Rome n’était pas la ville la plus accessible aux personnes handicapées. Quand on prend le métro, les ascenseurs fonctionnent rarement, et il y a eu quelques fois où j’ai dû porter ma fille sur mon dos dans les escalators pour atteindre le train.

Mais au niveau de la vie quotidienne, nous n’avons pas rencontré trop de difficultés à Rome. Un point positif majeur était le niveau de sécurité que nous avons ressenti. En Floride, je ne laisserais jamais, au grand jamais, ma fille sortir seule. Pourtant, à Rome, je n’avais absolument aucun problème à la laisser sortir seule dans notre quartier, qui compte autant d’habitants que Chicago.

C’est parce que les gens là-bas sont beaucoup plus soucieux de leur communauté. Ils nous ont vraiment accueillis dans le quartier et ma fille a pu bénéficier d’une certaine indépendance, ce qui était vraiment important pour elle.

Même si ma fille est diplômée du lycée, elle suit toujours des cours en ligne et j’intègre toujours des aspects de l’éducation mondiale. Elle étudie actuellement la littératie financière, ainsi que l’espagnol et le japonais.

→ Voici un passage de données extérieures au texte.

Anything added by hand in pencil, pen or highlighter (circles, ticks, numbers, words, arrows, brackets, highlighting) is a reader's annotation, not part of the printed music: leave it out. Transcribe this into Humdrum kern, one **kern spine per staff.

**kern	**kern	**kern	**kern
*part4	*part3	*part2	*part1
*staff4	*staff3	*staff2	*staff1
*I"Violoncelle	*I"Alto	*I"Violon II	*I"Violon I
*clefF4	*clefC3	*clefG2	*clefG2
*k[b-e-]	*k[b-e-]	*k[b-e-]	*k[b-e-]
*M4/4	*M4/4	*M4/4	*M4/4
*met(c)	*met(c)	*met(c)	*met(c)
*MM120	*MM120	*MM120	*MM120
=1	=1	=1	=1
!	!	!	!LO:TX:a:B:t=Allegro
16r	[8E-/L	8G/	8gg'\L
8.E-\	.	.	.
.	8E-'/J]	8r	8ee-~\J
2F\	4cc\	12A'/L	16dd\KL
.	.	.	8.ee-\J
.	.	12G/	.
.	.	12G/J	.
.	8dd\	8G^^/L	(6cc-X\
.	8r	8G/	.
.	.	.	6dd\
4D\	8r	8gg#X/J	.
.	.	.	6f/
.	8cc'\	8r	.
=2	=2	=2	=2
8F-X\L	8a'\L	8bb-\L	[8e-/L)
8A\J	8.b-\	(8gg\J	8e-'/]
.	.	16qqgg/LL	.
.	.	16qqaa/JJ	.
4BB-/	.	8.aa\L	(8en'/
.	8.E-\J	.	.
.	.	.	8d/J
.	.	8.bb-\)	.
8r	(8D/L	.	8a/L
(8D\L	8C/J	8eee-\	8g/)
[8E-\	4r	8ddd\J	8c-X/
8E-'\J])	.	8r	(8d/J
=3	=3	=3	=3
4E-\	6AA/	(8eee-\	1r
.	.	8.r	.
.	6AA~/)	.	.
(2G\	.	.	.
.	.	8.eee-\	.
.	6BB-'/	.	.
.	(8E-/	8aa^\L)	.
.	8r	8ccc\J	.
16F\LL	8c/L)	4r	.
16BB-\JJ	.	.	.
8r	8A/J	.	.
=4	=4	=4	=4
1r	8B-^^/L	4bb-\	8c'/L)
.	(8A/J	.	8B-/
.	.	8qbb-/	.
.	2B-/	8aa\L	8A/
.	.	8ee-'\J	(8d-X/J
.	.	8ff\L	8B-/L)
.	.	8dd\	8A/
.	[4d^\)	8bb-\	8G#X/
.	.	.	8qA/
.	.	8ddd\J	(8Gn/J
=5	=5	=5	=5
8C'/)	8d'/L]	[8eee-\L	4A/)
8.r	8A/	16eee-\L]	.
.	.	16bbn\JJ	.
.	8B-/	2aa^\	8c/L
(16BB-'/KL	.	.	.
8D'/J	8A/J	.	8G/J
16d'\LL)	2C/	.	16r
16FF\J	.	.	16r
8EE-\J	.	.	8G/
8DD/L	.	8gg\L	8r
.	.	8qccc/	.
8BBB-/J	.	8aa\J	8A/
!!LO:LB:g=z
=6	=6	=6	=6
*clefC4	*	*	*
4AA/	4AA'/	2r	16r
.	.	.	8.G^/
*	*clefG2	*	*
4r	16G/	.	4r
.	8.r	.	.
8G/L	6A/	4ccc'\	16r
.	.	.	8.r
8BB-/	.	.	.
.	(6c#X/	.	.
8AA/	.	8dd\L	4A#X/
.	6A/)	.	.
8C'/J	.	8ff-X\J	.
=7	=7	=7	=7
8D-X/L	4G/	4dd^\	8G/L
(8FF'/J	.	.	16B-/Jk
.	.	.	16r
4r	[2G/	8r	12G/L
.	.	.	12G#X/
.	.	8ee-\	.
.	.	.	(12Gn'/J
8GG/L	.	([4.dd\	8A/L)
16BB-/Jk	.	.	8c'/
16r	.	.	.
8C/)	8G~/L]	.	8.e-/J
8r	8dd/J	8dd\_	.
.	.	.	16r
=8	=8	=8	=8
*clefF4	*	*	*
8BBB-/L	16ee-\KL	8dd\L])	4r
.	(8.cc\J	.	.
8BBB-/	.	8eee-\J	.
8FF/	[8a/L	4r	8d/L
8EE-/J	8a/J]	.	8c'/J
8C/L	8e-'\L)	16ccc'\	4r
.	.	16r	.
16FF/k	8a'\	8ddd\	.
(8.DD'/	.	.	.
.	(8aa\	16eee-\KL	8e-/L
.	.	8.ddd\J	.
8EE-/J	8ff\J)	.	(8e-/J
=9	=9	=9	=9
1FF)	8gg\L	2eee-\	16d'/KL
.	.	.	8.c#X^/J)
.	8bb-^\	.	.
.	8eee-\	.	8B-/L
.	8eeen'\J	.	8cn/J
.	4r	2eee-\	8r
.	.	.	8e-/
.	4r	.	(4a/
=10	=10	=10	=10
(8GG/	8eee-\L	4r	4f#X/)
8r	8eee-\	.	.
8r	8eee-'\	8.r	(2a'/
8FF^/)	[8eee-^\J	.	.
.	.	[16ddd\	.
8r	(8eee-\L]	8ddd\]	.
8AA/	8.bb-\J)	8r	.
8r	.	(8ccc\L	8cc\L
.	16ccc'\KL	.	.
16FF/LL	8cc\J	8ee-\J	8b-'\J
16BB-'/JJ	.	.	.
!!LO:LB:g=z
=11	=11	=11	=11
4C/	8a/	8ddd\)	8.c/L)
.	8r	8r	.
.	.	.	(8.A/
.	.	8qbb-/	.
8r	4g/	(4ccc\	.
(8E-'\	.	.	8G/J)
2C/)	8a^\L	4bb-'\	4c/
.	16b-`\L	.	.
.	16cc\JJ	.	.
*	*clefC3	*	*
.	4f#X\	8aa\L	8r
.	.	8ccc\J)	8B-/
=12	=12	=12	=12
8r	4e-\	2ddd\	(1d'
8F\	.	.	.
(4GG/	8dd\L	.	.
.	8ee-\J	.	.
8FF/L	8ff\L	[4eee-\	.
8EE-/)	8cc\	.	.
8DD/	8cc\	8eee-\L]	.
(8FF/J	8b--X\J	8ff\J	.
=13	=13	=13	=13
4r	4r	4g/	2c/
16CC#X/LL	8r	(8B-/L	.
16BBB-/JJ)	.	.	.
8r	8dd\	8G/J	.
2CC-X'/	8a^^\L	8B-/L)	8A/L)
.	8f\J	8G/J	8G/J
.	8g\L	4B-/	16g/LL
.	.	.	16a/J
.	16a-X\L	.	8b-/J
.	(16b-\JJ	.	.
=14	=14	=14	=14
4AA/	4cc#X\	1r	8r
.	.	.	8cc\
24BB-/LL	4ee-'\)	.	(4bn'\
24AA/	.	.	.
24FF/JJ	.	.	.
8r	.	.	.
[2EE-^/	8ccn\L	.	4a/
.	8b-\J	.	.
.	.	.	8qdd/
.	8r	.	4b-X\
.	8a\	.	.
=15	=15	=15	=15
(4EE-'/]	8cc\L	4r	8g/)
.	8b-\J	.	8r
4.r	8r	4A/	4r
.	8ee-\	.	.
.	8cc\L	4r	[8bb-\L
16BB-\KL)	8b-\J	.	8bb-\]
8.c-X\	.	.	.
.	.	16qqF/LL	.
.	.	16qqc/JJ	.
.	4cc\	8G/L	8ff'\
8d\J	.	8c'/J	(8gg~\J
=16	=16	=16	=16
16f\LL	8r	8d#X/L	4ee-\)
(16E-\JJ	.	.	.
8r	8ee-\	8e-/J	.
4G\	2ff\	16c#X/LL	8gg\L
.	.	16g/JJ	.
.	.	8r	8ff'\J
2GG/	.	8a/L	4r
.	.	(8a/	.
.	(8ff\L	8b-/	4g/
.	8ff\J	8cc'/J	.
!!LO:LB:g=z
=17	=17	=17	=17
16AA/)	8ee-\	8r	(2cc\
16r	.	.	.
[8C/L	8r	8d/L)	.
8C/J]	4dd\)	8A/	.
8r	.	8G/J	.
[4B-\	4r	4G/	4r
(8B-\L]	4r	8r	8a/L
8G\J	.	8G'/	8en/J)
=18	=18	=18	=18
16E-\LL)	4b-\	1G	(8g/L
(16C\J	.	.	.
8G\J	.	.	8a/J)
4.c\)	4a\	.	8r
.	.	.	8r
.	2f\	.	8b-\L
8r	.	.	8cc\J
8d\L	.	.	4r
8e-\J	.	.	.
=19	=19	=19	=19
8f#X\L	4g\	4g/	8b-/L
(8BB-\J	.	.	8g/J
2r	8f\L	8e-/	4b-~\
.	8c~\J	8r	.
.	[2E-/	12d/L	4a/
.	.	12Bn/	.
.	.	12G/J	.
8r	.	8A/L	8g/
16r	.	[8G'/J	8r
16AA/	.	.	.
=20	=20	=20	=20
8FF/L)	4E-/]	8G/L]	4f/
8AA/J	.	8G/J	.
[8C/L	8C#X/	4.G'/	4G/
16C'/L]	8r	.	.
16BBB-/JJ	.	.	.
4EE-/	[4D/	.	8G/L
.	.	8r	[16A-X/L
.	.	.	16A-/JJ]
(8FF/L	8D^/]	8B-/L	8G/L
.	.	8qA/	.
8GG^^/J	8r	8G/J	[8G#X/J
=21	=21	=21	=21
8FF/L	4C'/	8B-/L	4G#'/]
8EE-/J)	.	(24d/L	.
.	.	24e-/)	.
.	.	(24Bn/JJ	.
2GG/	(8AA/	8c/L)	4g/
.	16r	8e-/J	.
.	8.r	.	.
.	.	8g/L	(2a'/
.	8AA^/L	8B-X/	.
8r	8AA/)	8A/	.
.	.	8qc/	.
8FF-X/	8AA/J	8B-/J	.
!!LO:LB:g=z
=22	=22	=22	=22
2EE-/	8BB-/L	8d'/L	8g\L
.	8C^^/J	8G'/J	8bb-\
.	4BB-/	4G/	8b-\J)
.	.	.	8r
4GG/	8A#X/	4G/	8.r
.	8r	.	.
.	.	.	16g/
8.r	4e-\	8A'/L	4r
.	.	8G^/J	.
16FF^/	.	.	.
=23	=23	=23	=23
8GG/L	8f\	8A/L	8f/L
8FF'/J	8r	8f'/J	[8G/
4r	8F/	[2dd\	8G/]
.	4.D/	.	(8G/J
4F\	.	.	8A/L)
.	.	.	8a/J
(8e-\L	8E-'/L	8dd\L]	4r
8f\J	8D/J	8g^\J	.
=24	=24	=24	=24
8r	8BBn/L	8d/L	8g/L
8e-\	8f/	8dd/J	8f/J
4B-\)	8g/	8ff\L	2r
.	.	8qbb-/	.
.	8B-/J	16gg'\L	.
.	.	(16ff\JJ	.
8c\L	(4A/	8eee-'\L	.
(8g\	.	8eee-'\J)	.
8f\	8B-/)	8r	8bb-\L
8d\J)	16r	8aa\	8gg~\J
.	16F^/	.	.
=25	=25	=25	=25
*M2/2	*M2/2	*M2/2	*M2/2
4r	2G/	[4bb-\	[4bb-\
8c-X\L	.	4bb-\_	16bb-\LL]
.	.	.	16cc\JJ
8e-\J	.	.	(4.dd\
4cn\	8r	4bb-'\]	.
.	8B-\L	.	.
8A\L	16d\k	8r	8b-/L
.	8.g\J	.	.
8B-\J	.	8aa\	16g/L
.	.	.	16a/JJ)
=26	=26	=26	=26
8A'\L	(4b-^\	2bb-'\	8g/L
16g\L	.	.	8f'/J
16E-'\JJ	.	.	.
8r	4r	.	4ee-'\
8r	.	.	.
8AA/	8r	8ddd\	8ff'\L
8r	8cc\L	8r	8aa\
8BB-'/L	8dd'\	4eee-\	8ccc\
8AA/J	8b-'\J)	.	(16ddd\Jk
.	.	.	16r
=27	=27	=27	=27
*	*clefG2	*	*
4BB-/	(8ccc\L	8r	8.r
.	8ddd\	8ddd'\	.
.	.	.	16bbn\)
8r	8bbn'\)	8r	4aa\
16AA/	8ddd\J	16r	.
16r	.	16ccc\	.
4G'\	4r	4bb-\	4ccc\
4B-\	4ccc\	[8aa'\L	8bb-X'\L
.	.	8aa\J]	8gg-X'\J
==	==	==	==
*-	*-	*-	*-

Nous organisons également de nombreuses activités amusantes et éducatives, comme voyager pour suivre des cours de cuisine. J’essaie d’utiliser les voyages comme un moyen pour elle de découvrir le monde et de l’aider à interagir avec divers groupes de personnes dans leur propre environnement.

Une chose dont je suis particulièrement fier est sa capacité d’adaptation. Peu importe où nous sommes, elle trouve un moyen de s’adapter et de s’épanouir.

La maternité est plus facile en Europe

Ma fille et moi vivons actuellement à Malaga, en Espagne. C’est une très belle ville, avec une population de plus d’un demi-million d’habitants. Il est assez étendu, donc il ne semble pas surpeuplé, mais vous pouvez toujours trouver tout ce dont vous avez besoin. Il est également propre et accessible aux personnes handicapées.

Nous avons trouvé un superbe appartement de deux chambres et deux salles de bains dans l’un des meilleurs quartiers de la ville, à seulement 10 minutes à pied de la plage. Le bâtiment dispose d’un court de tennis et d’une piscine. Et nous ne payons que 1 350 € (1 571 $) par mois pour le loyer.

Suite à la pandémie de COVID-19, j’ai décidé de fermer mon salon et j’ai commencé à poursuivre plusieurs projets en travaillant de manière indépendante. Je suis cofondatrice d’une société appelée Her Expat Life, qui aide à planifier des événements organisés pour les femmes qui vivent, travaillent et voyagent à l’étranger.

Je pense que l’aspect le plus gratifiant de la vie à l’étranger est d’être un véritable citoyen du monde : avoir une vie sans frontières. Savoir qu’à tout moment je peux atterrir dans presque n’importe quel pays et connaître quelqu’un ou connaître quelqu’un qui connaît quelqu’un, c’est pour moi l’expérience la plus enrichissante de toutes.

Au cours de tous mes voyages, j’ai appris quelques choses : la maternité est plus facile dans les pays qui donnent vraiment la priorité à la famille, des lieux qui soutiennent les mères et la vie de famille.

Grâce à ce soutien en Espagne, je ne me sens pas coupable de donner la priorité à ma fille, qu’il s’agisse de prendre soin d’elle, de refuser une réunion d’affaires ou de m’éloigner du travail lorsqu’elle a un moment. Je évolue dans des environnements qui comprennent et soutiennent cet équilibre, et cela fait toute la différence.